The latter combines with the neoliberal class offensive of the past 30-plus years in a peculiar toxic way; for it provides an easy way to dismiss outrage at offshoring and the like as essentially a matter of white workers attempting to keep their privileges. Without a serious leftwing response, sections of the working class become cynical about ‘racism’ accusations, and open to the approaches of demagogues like Trump.
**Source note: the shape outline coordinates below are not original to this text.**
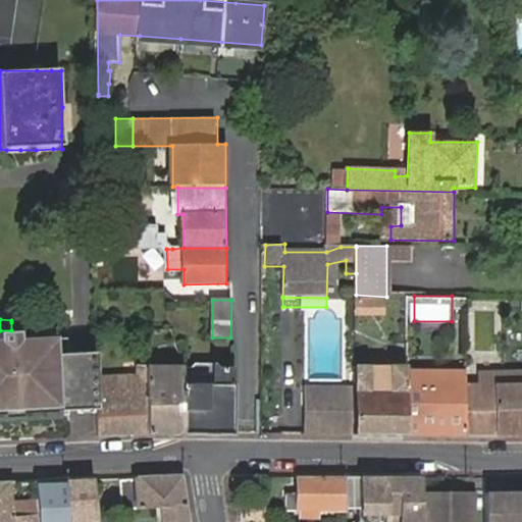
[(97,375),(98,349),(68,349),(68,336),(21,338),(21,330),(11,330),(0,330),(0,417),(5,418),(5,407),(22,406),(23,417),(69,416),(98,416),(98,401),(97,375)]
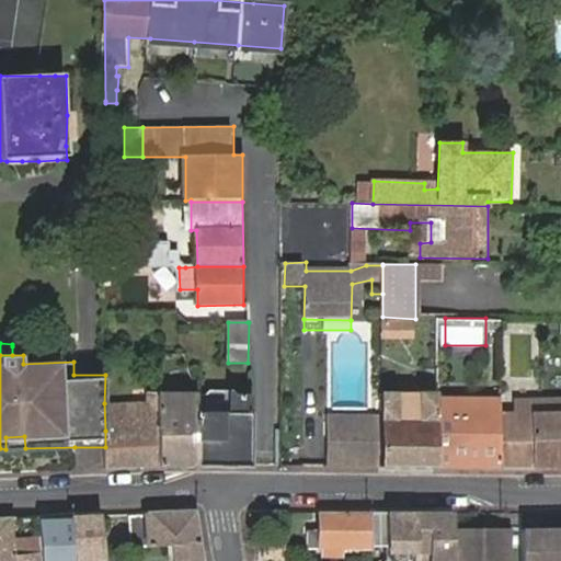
[(209,396),(198,396),(197,467),(250,467),(252,397),(235,396),(231,390),(213,391),(209,396)]
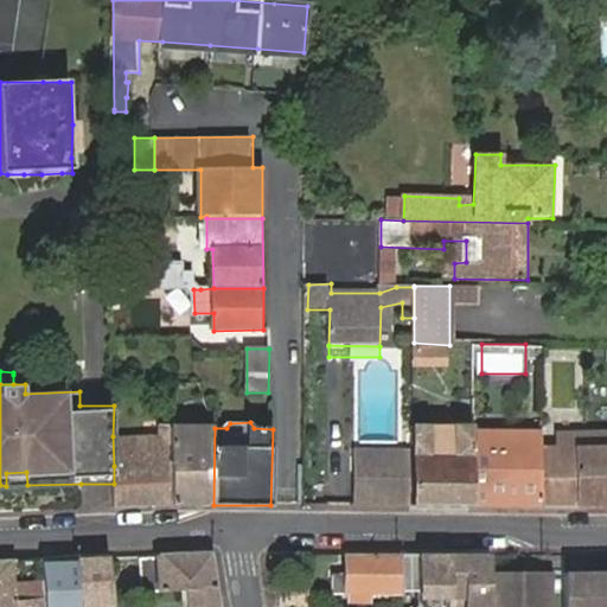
[(428,426),(411,426),(411,454),(411,472),(410,508),(472,508),(472,433),(472,426),(454,426),(454,458),(428,457),(428,426)]
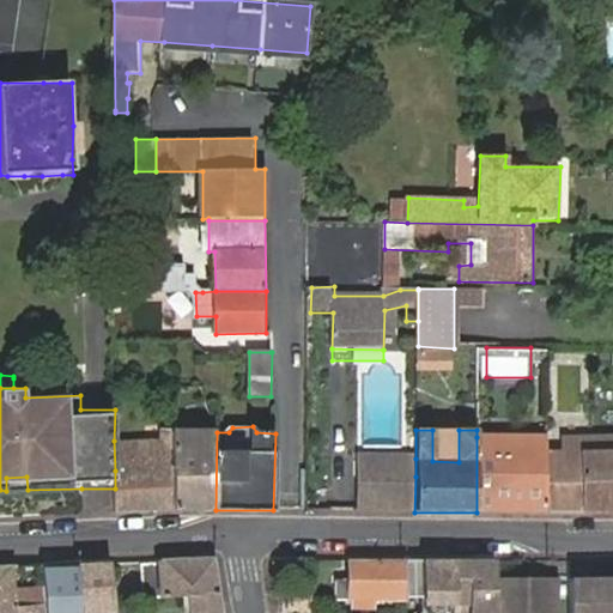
[(459,430),(432,430),(432,461),(459,462),(459,430)]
We quoted Taylor earlier to the effect that “there is not a single radical or revolutionary on earth who did not begin their political journey holding liberal ideas”. It is a dangerous thing to deal in such absolutes, and I personally know more than a handful of people who have travelled a lot further to get to left radicalism - from conservative or even far-right politics. Yet it is a telling error; for it shows that some on the left cannot imagine recruiting from among those who are not liberals; in other words, from among people who do not share the proper bona fides about anti-racism, anti-sexism, etc. Now, of all times, this ‘liberalism turned up to 11’ business is a woefully deficient view of politics.

But in the end this is an effect of the purely negative political method at work here. Put simply: if we restrict ourselves to being anti-whatever, we can either be anti-offshoring and turn a blind eye to our bigoted allies, or be anti-racist and tolerate our neoliberal allies. An independent stand is unachievable without a positive vision of an alternative society. Otherwise, we are doomed to be identified as agents of a corrupt establishment - and we would deserve no better, if we are so easily held hostage by the official ideology of the state, our placards blurry in the background of a photo of Robert de Niro.